Les diagnostics d'entorse cervicale, d'entorse acromioclaviculaire et d'étirement du trapèze constituent une blessure au sens de l'article 28. Cependant, compte tenu des nombreuses imprécisions et discordances qui ressortent tant du dossier que du témoignage du travailleur, et en raison du délai de 11 jours qui s'est écoulé avant la première consultation médicale, il est impossible de conclure que cette blessure «s'est produite sur les lieux du travail alors qu'il est à son travail». Ainsi que le soulignait la CLP dans Bossé et Atelier Gérard Laberge inc.,les termes «qui arrive» renvoient à la nécessité d'une concomitance des trois éléments constitutifs de la présomption, laquelle est absente en l'espèce: Abmast inc. et Bossé,362269-62B-0811, 09-12-18, M. Watkins, (09LP-167).

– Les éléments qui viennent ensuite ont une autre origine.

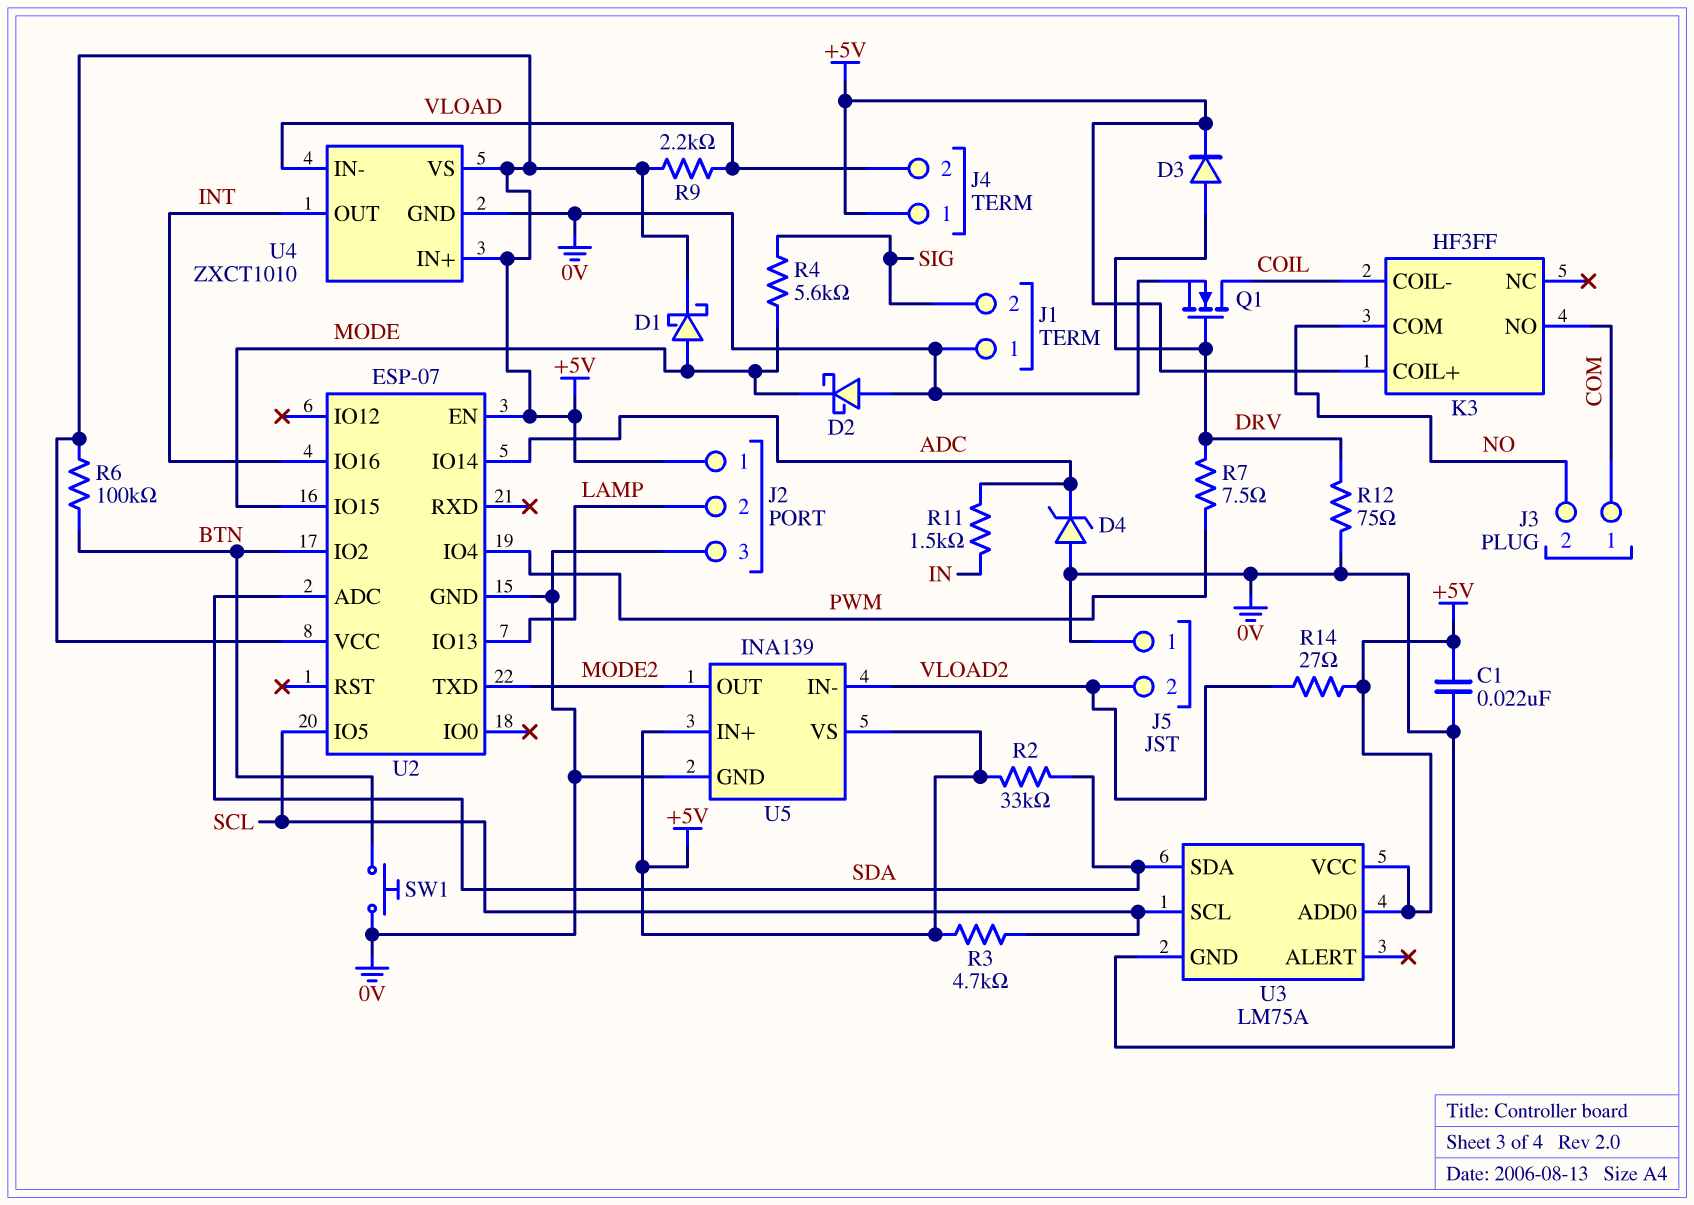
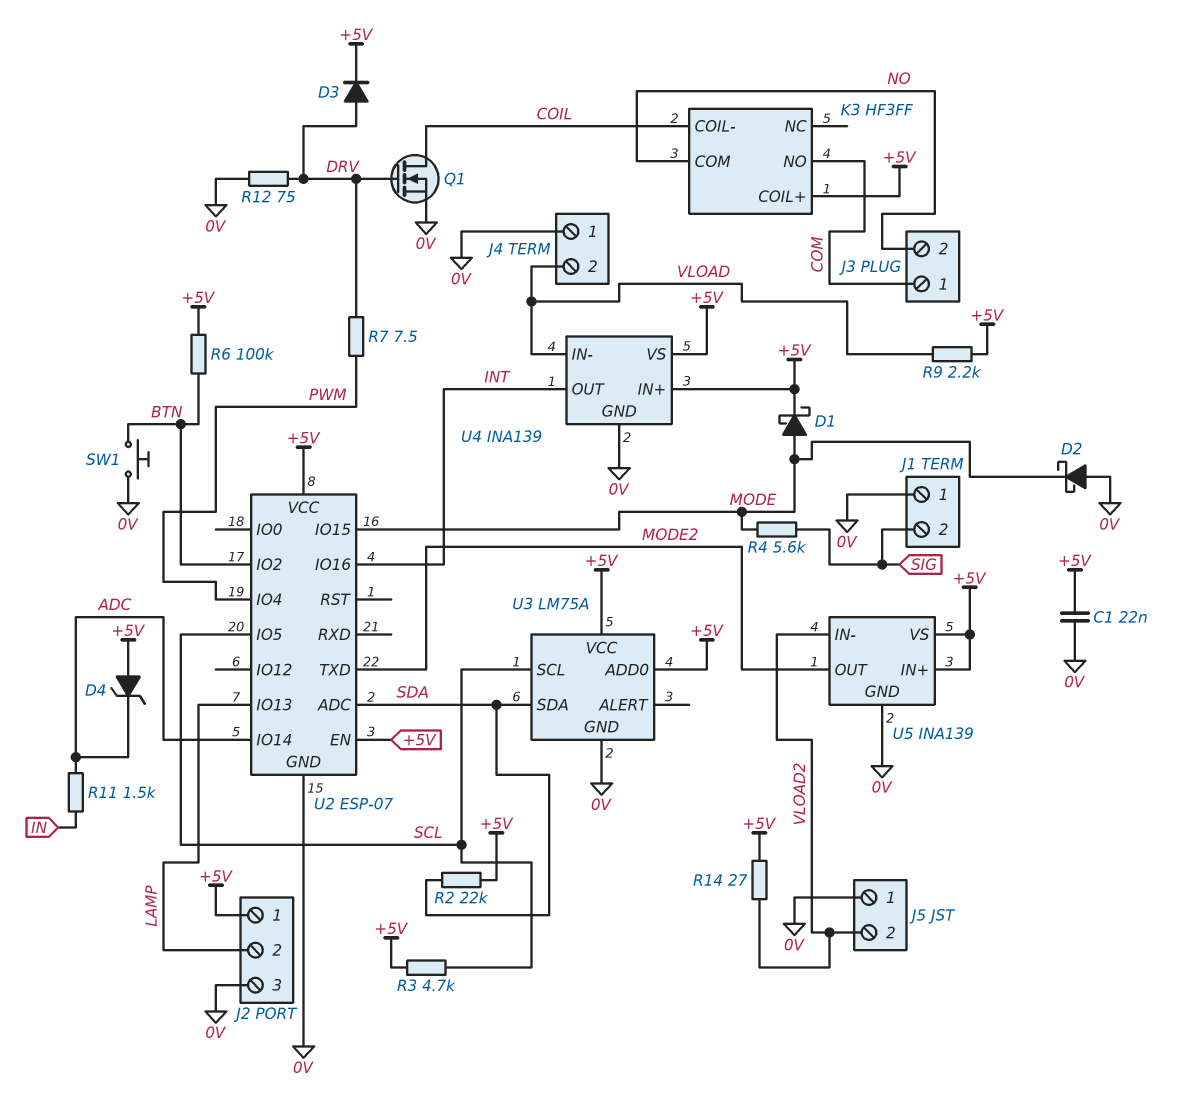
D4: zener (A 0V, K ADC) -> zener (A +5V, K ADC)
J4 pin 1: +5V -> 0V
R2: 33k (+5V, SDA) -> 22k (+5V, SDA)
U4: ZXCT1010 -> INA139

Les termes «qui arrive» exigent uniquement une corrélation temporelle entre le moment de la survenance de la blessure et l’accomplissement par le travailleur de son travail. Cela n’implique aucunement de faire la démonstration d’une relation causale et la preuve de la survenance d’une blessure sur les lieux du travail, alors que le travailleur est à son travail, fait présumer l’existence d’une lésion professionnelle sans que le travailleur ait à faire la démonstration d’un événement particulier: Boies et C.S.S.S. Québec-Nord, 2011 QCCLP 2775, [2011] C.L.P. 42 (formation de trois juges administratifs); Dénommé et Personnel Outaouais, 2011 QCCLP 3368.

La version du travailleur revêt une force probante et démontre que la blessure, soit une hernie discale L5-S1, est arrivée sur les lieux du travail alors que le travailleur était à son travail. D’ailleurs, les termes «qui arrive» utilisés à l’article 28 et tels qu’interprétés dans Boies et C.S.S.S. Québec-Nord,exigent uniquement une corrélation temporelle entre le moment de la survenance de la blessure et l’accomplissement, par le travailleur, de ses tâches. Cela n’implique aucunement la démonstration d’une relation causale. En l’espèce, plusieurs indices identifiés dans cette décision militent en ce sens, notamment l'absence de délai entre le moment de la survenance de la prétendue blessure et la première déclaration à l'employeur ainsi que l'absence d’antécédents et de condition personnelle préexistante importante au niveau lombaire. La présomption s'applique et le travailleur a subi une lésion professionnelle: Morin et Habitations Boivin, 2011 QCCLP 3494.